The idea is one that has been so widely accepted for so long that it seems almost iconoclastic to challenge it. Even now, as we’re facing the ever-increasing evidence of the irreversible damage we humans have done to the planet and all its lifeforms (evidence which suggests we might not be quite as clever as we think we are) there are still many who continue to defend this notion of “human exceptionalism” which over millennia has had the effect of disadvantaging every other species on Earth. But where did this notion originate?
And how has it managed to sustain itself for so long?
The roots of the idea are ancient, founded in the religious and philosophical thinking of Egypt, Greece and the Middle East. When, around 500 BCE, the philosopher Pythagoras mused on the nature of souls and how humans should behave towards other species, he began a line of thought which developed through the philosophy of Aristotle and the Stoics – among them Zeno and Seneca – to the thinking engendered by Genesis and the foundational texts of the great Western religions, all of which embraced the certainty that humans had the right to exercise dominance over all other species.

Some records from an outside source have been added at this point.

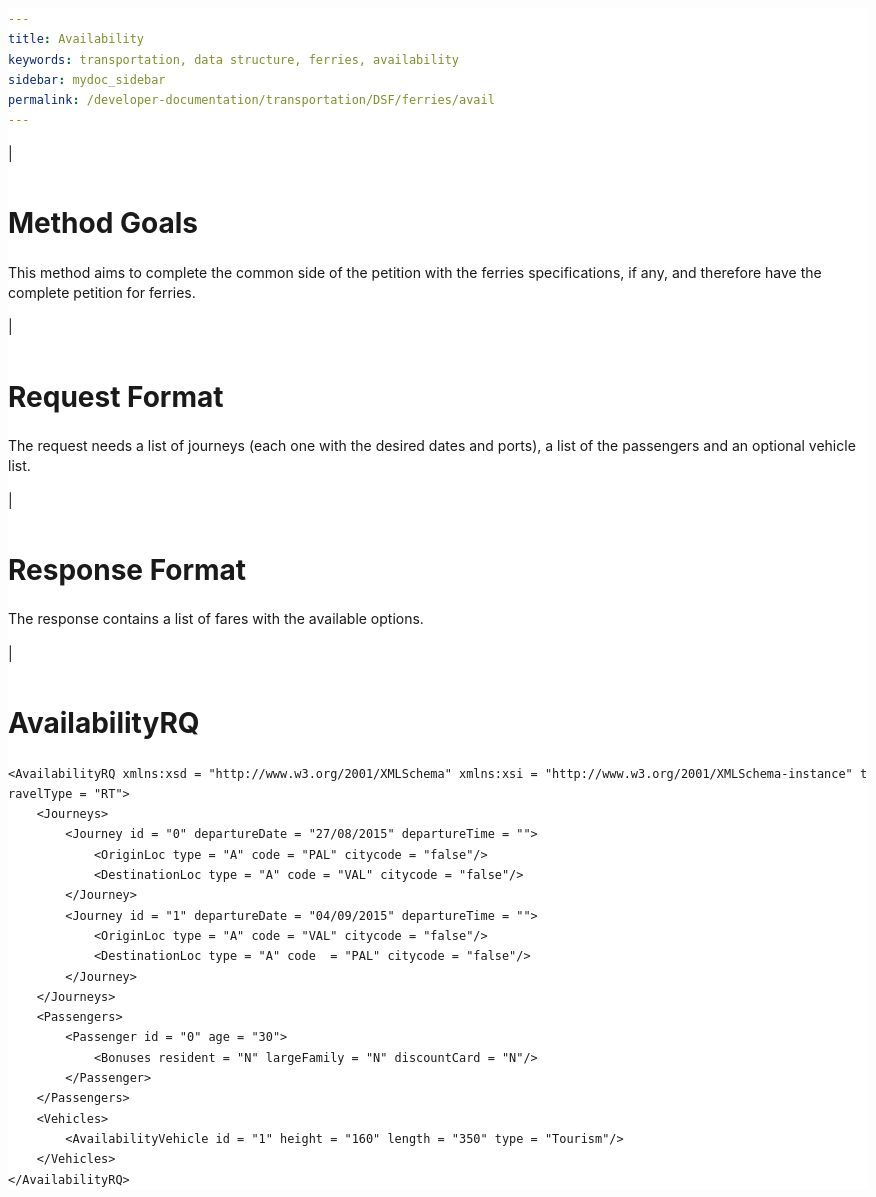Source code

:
 ```yaml
---
title: Availability
keywords: transportation, data structure, ferries, availability
sidebar: mydoc_sidebar
permalink: /developer-documentation/transportation/DSF/ferries/avail
---
```


|

Method Goals
============

This method aims to complete the common side of the petition with the
ferries specifications, if any, and therefore have the complete petition
for ferries.

|

Request Format
==============

The request needs a list of journeys (each one with the desired dates
and ports), a list of the passengers and an optional vehicle list.

|

Response Format
===============

The response contains a list of fares with the available options.

|

AvailabilityRQ
==============

    <AvailabilityRQ xmlns:xsd = "http://www.w3.org/2001/XMLSchema" xmlns:xsi = "http://www.w3.org/2001/XMLSchema-instance" travelType = "RT">
        <Journeys>
            <Journey id = "0" departureDate = "27/08/2015" departureTime = "">
                <OriginLoc type = "A" code = "PAL" citycode = "false"/>
                <DestinationLoc type = "A" code = "VAL" citycode = "false"/>
            </Journey>
            <Journey id = "1" departureDate = "04/09/2015" departureTime = "">
                <OriginLoc type = "A" code = "VAL" citycode = "false"/>
                <DestinationLoc type = "A" code  = "PAL" citycode = "false"/>
            </Journey>
        </Journeys>
        <Passengers>
            <Passenger id = "0" age = "30">
                <Bonuses resident = "N" largeFamily = "N" discountCard = "N"/>
            </Passenger>
        </Passengers>
        <Vehicles>
            <AvailabilityVehicle id = "1" height = "160" length = "350" type = "Tourism"/>
        </Vehicles>
    </AvailabilityRQ>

The rationale for the belief lay in the unshakable conviction that animals had neither souls nor ‘reason’ – no cognition, feelings or consciousness and therefore might be exploited in whichever way humans chose. It was Christian theologians and scholars, in particular St Augustine and Thomas Aquinas, who were to cement these beliefs into the fabric of Western religious and social thinking. The later philosophy of René Descartes encouraged the view by asserting that other species were no more than automatons, so-called “bêtes machines”.